だが、それはつまり、彼女が今スコールに話して聞かせている事が、事実であったと裏付けるようなもので。

高熱を出したのも、それで仲間達に酷く迷惑をかけたのも事実だ。
しかし、熱を出したのはあれきりだし、無理をするなとジタンとバッツに散々言われたので、最近は単独行動も控えるようにしている。

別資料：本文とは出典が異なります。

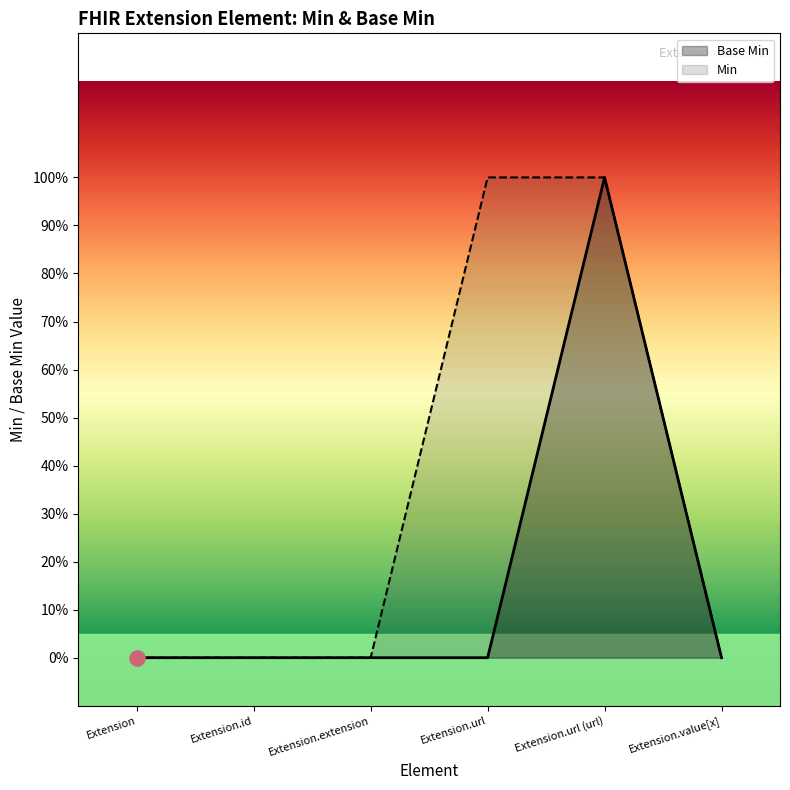

Is the value of Base Min at Extension.id greater than the value of Min at Extension.url?

No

─────だと言うのに、これは一体、何に対する罰なのか。


「ね、スコール」


きゅ、と柔らかく手を握られて、スコールの意識が現実へと浮上する。
はっと我に返ってみると、藤色の瞳が触れそうな程近くにあった。


「……っ!?」
「あのね、」


思わず息を飲んだスコールを、ティナはじっと見詰めている。
スコールの手を握る彼女の手は、振り払おうと思えば出来るような力しか入っていないのに、どうしてか、そうする事はタブーであるように思えてならない。

ティナは、藤色の瞳をそっと細め、微笑んだ。
それはまるで、不安に泣く小さな子供を安心させようとする、母親のような笑顔。


「また怖い事や不安な事があったら、いつでも言ってね。お姉ちゃんが守ってあげるから」


助けて貰うとか。
守られなければいけないとか。
そう言う事は、もっとそれが必要な誰かに言えば良いと、スコールは思う。

思うのに、その言葉は、何一つ音にはならない。



黙ったまま、何も言わないスコールに、ティナもそれ以上何も言わなかった。
ただ、握った手から伝わる温もりと、もう少しだけ離れたくないと思った。




2013/06/08

6月8日でティナスコ!……の筈。
どうしてもティナママが好きです。そんなティナママに無意識に甘えるスコールがいい。